--- Available data ---

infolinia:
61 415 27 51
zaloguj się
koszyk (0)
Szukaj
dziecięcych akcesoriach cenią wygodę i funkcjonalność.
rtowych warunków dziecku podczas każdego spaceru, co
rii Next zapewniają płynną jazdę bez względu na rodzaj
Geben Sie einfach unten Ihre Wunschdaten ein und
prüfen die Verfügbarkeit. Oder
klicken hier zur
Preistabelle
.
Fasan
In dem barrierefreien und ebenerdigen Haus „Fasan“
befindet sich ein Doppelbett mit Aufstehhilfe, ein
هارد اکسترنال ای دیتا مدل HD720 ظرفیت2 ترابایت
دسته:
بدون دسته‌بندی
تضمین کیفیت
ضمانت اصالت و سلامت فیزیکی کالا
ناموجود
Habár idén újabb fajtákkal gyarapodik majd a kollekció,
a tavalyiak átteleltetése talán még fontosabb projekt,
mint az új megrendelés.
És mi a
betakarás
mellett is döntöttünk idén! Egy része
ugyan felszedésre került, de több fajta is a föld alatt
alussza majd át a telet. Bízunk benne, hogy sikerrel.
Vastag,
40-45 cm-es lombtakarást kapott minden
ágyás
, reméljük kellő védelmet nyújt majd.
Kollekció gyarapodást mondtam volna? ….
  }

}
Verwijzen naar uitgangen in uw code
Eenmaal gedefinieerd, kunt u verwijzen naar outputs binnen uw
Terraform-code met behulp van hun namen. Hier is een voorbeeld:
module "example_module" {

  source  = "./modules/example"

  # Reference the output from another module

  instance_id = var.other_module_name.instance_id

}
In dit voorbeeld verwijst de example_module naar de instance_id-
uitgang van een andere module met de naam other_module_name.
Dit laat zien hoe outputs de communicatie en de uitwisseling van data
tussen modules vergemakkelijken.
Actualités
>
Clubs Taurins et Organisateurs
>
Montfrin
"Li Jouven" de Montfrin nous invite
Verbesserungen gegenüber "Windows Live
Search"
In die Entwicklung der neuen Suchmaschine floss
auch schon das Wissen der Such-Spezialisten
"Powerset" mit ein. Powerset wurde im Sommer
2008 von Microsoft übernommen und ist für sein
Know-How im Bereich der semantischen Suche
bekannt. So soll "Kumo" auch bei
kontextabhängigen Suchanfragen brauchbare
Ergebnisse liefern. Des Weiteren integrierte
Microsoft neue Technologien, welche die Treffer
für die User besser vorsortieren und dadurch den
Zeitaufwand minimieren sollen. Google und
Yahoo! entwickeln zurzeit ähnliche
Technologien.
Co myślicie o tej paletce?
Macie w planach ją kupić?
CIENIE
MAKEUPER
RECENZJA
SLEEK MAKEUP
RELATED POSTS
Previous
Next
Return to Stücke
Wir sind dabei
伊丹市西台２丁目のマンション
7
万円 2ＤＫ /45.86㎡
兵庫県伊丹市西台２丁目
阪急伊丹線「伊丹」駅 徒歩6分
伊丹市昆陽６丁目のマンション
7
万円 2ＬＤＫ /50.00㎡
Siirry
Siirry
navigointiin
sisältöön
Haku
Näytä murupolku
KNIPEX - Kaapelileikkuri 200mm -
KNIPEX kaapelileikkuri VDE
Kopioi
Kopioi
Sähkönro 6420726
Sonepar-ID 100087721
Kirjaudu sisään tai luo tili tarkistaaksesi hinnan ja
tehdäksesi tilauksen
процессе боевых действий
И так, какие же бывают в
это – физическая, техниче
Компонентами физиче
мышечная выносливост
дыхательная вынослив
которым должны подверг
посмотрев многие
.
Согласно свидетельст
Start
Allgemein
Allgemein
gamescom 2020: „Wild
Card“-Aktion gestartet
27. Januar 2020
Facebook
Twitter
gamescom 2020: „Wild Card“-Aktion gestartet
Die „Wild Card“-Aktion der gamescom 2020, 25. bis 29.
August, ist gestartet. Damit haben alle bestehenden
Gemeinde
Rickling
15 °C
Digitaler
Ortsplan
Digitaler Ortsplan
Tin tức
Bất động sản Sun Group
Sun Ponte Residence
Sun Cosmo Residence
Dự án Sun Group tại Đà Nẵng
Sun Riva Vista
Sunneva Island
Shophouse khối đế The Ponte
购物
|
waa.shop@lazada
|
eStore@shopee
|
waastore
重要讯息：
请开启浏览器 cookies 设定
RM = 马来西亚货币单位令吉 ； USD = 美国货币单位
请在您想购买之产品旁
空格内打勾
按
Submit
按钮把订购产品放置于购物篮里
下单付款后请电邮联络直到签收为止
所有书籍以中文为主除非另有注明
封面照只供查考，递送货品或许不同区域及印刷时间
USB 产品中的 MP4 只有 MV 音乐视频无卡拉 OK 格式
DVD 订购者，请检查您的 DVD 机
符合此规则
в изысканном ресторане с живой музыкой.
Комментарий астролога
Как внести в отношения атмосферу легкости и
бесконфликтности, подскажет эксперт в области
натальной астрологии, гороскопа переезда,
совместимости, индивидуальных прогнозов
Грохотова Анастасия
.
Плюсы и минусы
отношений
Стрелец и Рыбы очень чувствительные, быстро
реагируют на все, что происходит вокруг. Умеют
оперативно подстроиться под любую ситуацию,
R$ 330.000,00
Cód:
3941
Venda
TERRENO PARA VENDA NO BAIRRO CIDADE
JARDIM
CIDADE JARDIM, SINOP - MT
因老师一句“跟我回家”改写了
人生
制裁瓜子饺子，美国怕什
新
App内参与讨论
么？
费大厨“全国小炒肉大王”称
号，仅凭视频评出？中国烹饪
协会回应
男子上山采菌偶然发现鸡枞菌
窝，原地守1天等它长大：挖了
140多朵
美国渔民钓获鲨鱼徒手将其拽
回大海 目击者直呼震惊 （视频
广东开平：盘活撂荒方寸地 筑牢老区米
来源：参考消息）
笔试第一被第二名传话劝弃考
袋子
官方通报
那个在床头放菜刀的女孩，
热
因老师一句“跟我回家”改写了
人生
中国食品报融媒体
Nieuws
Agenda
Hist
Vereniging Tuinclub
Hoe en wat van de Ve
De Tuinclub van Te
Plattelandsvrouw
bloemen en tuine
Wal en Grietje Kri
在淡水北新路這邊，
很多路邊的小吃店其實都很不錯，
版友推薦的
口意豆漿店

---

* [Exercise directions]: Retype each of the preceding records exactly as printed.

* [Answer to this exercise]:
infolinia:
61 415 27 51
zaloguj się
koszyk (0)
Szukaj
dziecięcych akcesoriach cenią wygodę i funkcjonalność.
rtowych warunków dziecku podczas każdego spaceru, co
rii Next zapewniają płynną jazdę bez względu na rodzaj
Geben Sie einfach unten Ihre Wunschdaten ein und
prüfen die Verfügbarkeit. Oder
klicken hier zur
Preistabelle
.
Fasan
In dem barrierefreien und ebenerdigen Haus „Fasan“
befindet sich ein Doppelbett mit Aufstehhilfe, ein
هارد اکسترنال ای دیتا مدل HD720 ظرفیت2 ترابایت
دسته:
بدون دسته‌بندی
تضمین کیفیت
ضمانت اصالت و سلامت فیزیکی کالا
ناموجود
Habár idén újabb fajtákkal gyarapodik majd a kollekció,
a tavalyiak átteleltetése talán még fontosabb projekt,
mint az új megrendelés.
És mi a
betakarás
mellett is döntöttünk idén! Egy része
ugyan felszedésre került, de több fajta is a föld alatt
alussza majd át a telet. Bízunk benne, hogy sikerrel.
Vastag,
40-45 cm-es lombtakarást kapott minden
ágyás
, reméljük kellő védelmet nyújt majd.
Kollekció gyarapodást mondtam volna? ….
  }

}
Verwijzen naar uitgangen in uw code
Eenmaal gedefinieerd, kunt u verwijzen naar outputs binnen uw
Terraform-code met behulp van hun namen. Hier is een voorbeeld:
module "example_module" {

  source  = "./modules/example"

  # Reference the output from another module

  instance_id = var.other_module_name.instance_id

}
In dit voorbeeld verwijst de example_module naar de instance_id-
uitgang van een andere module met de naam other_module_name.
Dit laat zien hoe outputs de communicatie en de uitwisseling van data
tussen modules vergemakkelijken.
Actualités
>
Clubs Taurins et Organisateurs
>
Montfrin
"Li Jouven" de Montfrin nous invite
Verbesserungen gegenüber "Windows Live
Search"
In die Entwicklung der neuen Suchmaschine floss
auch schon das Wissen der Such-Spezialisten
"Powerset" mit ein. Powerset wurde im Sommer
2008 von Microsoft übernommen und ist für sein
Know-How im Bereich der semantischen Suche
bekannt. So soll "Kumo" auch bei
kontextabhängigen Suchanfragen brauchbare
Ergebnisse liefern. Des Weiteren integrierte
Microsoft neue Technologien, welche die Treffer
für die User besser vorsortieren und dadurch den
Zeitaufwand minimieren sollen. Google und
Yahoo! entwickeln zurzeit ähnliche
Technologien.
Co myślicie o tej paletce?
Macie w planach ją kupić?
CIENIE
MAKEUPER
RECENZJA
SLEEK MAKEUP
RELATED POSTS
Previous
Next
Return to Stücke
Wir sind dabei
伊丹市西台２丁目のマンション
7
万円 2ＤＫ /45.86㎡
兵庫県伊丹市西台２丁目
阪急伊丹線「伊丹」駅 徒歩6分
伊丹市昆陽６丁目のマンション
7
万円 2ＬＤＫ /50.00㎡
Siirry
Siirry
navigointiin
sisältöön
Haku
Näytä murupolku
KNIPEX - Kaapelileikkuri 200mm -
KNIPEX kaapelileikkuri VDE
Kopioi
Kopioi
Sähkönro 6420726
Sonepar-ID 100087721
Kirjaudu sisään tai luo tili tarkistaaksesi hinnan ja
tehdäksesi tilauksen
процессе боевых действий
И так, какие же бывают в
это – физическая, техниче
Компонентами физиче
мышечная выносливост
дыхательная вынослив
которым должны подверг
посмотрев многие
.
Согласно свидетельст
Start
Allgemein
Allgemein
gamescom 2020: „Wild
Card“-Aktion gestartet
27. Januar 2020
Facebook
Twitter
gamescom 2020: „Wild Card“-Aktion gestartet
Die „Wild Card“-Aktion der gamescom 2020, 25. bis 29.
August, ist gestartet. Damit haben alle bestehenden
Gemeinde
Rickling
15 °C
Digitaler
Ortsplan
Digitaler Ortsplan
Tin tức
Bất động sản Sun Group
Sun Ponte Residence
Sun Cosmo Residence
Dự án Sun Group tại Đà Nẵng
Sun Riva Vista
Sunneva Island
Shophouse khối đế The Ponte
购物
|
waa.shop@lazada
|
eStore@shopee
|
waastore
重要讯息：
请开启浏览器 cookies 设定
RM = 马来西亚货币单位令吉 ； USD = 美国货币单位
请在您想购买之产品旁
空格内打勾
按
Submit
按钮把订购产品放置于购物篮里
下单付款后请电邮联络直到签收为止
所有书籍以中文为主除非另有注明
封面照只供查考，递送货品或许不同区域及印刷时间
USB 产品中的 MP4 只有 MV 音乐视频无卡拉 OK 格式
DVD 订购者，请检查您的 DVD 机
符合此规则
в изысканном ресторане с живой музыкой.
Комментарий астролога
Как внести в отношения атмосферу легкости и
бесконфликтности, подскажет эксперт в области
натальной астрологии, гороскопа переезда,
совместимости, индивидуальных прогнозов
Грохотова Анастасия
.
Плюсы и минусы
отношений
Стрелец и Рыбы очень чувствительные, быстро
реагируют на все, что происходит вокруг. Умеют
оперативно подстроиться под любую ситуацию,
R$ 330.000,00
Cód:
3941
Venda
TERRENO PARA VENDA NO BAIRRO CIDADE
JARDIM
CIDADE JARDIM, SINOP - MT
因老师一句“跟我回家”改写了
人生
制裁瓜子饺子，美国怕什
新
App内参与讨论
么？
费大厨“全国小炒肉大王”称
号，仅凭视频评出？中国烹饪
协会回应
男子上山采菌偶然发现鸡枞菌
窝，原地守1天等它长大：挖了
140多朵
美国渔民钓获鲨鱼徒手将其拽
回大海 目击者直呼震惊 （视频
广东开平：盘活撂荒方寸地 筑牢老区米
来源：参考消息）
笔试第一被第二名传话劝弃考
袋子
官方通报
那个在床头放菜刀的女孩，
热
因老师一句“跟我回家”改写了
人生
中国食品报融媒体
Nieuws
Agenda
Hist
Vereniging Tuinclub
Hoe en wat van de Ve
De Tuinclub van Te
Plattelandsvrouw
bloemen en tuine
Wal en Grietje Kri
在淡水北新路這邊，
很多路邊的小吃店其實都很不錯，
版友推薦的
口意豆漿店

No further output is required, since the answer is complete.